J’ai dit : l’énergie du virus. C’est là le point le plus important de la question.

La puissance préservative, et la durée de la préservation qui résident dans le vaccin sont en raison directe de sa vigueur, car il existe pour les virus des degrés très-divers de force ; cela tient, soit au virus lui-même, soit au terrain mal préparé sur lequel on le sème. Je vais vous exposer les différentes causes d’affaiblissement du vaccin, et vous comprendrez facilement les conditions qu’il doit remplir pour être très-efficace.

1o Le vaccin s’affaiblit au bout d’un certain nombre d’années par des transmissions successives. Celui qui nous provenait de Jenner a été introduit en France en 1800, et il a été exclusivement employé jusqu’en 1836, sans être renouvelé. Il était alors parvenu à sa dix-huit-cent-soixante-douzième génération ou à peu près. En 1836, on trouva du cowpox sur une vache de Passy. L’inoculation de l’ancien et du nouveau virus prouva que le premier s’était affaibli, les pustules étaient plus petites, la réaction générale moins énergique, et bien que jouissant d’une grande efficacité, sa puissance préservatrice était moindre. Depuis 1836, le vaccin n’a pas été renouvelé, il approche donc de sa quinze-cent-dix-huitième génération, puisqu’on le recueille vers le septième jour.
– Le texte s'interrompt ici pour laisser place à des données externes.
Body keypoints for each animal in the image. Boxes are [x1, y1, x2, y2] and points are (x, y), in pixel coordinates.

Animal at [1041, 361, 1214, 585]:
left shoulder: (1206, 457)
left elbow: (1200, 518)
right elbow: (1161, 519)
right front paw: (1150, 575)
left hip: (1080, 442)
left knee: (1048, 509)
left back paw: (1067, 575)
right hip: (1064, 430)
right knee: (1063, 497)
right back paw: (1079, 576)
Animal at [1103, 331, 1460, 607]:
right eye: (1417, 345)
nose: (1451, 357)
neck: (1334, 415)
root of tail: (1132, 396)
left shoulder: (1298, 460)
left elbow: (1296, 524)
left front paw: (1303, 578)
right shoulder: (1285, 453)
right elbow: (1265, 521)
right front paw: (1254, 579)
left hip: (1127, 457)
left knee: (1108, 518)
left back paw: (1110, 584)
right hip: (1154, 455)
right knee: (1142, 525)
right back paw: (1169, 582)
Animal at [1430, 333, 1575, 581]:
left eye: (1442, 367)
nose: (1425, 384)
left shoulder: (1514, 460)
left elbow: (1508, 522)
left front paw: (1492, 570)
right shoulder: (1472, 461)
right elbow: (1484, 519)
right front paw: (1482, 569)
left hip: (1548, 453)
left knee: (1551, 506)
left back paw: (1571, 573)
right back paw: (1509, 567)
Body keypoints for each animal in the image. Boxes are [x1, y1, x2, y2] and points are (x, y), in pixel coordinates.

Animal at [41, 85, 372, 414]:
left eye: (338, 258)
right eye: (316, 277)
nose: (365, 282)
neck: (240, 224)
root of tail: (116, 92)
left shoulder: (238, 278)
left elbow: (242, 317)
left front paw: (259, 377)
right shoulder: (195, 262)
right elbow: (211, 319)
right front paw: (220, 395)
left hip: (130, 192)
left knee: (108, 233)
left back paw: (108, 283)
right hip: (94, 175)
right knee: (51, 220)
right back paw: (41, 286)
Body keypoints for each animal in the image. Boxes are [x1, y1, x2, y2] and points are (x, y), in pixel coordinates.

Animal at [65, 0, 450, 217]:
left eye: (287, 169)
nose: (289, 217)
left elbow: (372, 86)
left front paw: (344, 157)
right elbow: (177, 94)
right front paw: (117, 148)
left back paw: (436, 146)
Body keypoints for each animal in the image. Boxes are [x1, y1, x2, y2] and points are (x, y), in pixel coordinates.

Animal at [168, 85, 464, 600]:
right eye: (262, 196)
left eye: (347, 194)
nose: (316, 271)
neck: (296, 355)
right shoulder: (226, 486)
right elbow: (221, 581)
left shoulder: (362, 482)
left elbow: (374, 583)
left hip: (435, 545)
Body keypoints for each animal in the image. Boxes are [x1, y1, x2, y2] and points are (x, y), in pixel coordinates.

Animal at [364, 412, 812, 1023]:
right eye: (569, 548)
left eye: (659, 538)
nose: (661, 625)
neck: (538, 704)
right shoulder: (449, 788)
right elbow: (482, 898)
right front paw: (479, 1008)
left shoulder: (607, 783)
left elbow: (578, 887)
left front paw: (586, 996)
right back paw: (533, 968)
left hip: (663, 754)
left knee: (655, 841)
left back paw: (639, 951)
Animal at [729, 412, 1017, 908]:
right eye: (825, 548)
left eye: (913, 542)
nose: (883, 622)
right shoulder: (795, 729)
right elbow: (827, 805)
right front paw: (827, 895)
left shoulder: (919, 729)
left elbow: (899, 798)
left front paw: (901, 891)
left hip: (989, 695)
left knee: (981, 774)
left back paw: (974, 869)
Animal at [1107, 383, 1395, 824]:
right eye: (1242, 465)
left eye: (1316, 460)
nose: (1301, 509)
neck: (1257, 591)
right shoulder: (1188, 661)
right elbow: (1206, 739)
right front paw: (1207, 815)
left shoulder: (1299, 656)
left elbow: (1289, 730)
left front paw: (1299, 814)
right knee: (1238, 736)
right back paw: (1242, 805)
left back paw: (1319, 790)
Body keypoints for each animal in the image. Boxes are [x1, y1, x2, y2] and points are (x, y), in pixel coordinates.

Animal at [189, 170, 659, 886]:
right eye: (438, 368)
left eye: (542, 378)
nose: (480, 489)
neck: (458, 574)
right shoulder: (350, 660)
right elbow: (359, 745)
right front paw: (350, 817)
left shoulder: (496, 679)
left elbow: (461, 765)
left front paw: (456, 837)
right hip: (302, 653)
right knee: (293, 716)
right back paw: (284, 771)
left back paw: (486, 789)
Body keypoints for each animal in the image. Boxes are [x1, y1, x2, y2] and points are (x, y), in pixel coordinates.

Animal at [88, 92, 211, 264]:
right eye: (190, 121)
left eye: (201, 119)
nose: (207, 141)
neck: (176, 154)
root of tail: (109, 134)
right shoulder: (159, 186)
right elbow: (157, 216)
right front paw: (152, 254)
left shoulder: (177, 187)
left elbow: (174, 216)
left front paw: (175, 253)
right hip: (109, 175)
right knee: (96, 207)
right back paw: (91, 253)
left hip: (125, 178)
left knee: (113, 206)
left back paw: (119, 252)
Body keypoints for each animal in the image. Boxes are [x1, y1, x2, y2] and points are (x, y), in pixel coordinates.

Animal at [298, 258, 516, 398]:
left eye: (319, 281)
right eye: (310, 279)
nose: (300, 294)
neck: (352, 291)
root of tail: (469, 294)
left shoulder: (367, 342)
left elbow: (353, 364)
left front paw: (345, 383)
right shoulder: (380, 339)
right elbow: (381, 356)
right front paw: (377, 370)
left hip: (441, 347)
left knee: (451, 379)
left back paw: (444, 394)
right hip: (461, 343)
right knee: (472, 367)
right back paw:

Je vous exposerai tout à l’heure les tentatives qui ont été faites pour le rajeunir.

Mais que son âge ne vous effraye point, malgré ses états de service, il est parfaitement bon et efficace, lorsqu’il ne subit pas, en même temps, les autres causes d’affaiblissement que je vais indiquer. Seulement, l’immunité qu’il procure a une durée moindre et il est prudent de se soumettre à la revaccination au bout de douze à quinze ans. Car peu à peu, on acquiert des aptitudes à la variole.

2o L’époque à laquelle on recueille le vaccin a une grande influence sur son énergie. Du cinquième au septième jour, il atteint son maximum de force ; passé ce temps, il s’affaiblit progressivement et cesse bientôt d’être inoculable.

3o Le vaccin emprunté à un enfant faible, maladif ou chétif, est moins énergique que lorsqu’il provient d’un enfant vigoureux et bien portant. On n’a pas à redouter la transmission des maladies du vaccinifère au vacciné. Cependant il faut faire une exception pour la syphilis, et encore cet accident est tellement rare qu’on l’observe tout au plus une fois sur cinq cent mille.

4o Il ne faut pas emprunter de vaccin à un sujet atteint antérieurement de variole ou déjà vacciné. Le terrain est impropre au développement de ces larges pustules aplaties et déprimées au centre, qui sont les types d’un bon vaccin. Les boutons qui se développent dans ces conditions sont souvent petits, pointus et disparaissent au bout de quelques jours. C’est ce qu’on appelle la fausse vaccine, elle ne préserve pas de la contagion.

5o Le vaccin conservé sur des plaques de verre s’altère souvent et ne donne alors que des résultats négatifs ; il faut donc, autant que possible, pratiquer la vaccination de bras à bras.

Il est évident que ces causes, en se combinant, augmentent les chances d’insuccès, et que la plupart d’entre elles peuvent être écartées. Lorsqu’il s’agit d’une revaccination, on doit se montrer plus difficile sur le choix du virus, car alors il doit avoir autant d’énergie que possible.

Reste la question de rénovation du fluide préservateur. J’ai dit que le cowpox était rare chez la vache, et c’est la source où il faut le puiser. L’an passé, M. H. Bouley a découvert, à Alfort, sur le cheval, une éruption vaccinogène qui, transmise à l’homme, a développé d’énormes pustules vaccinales.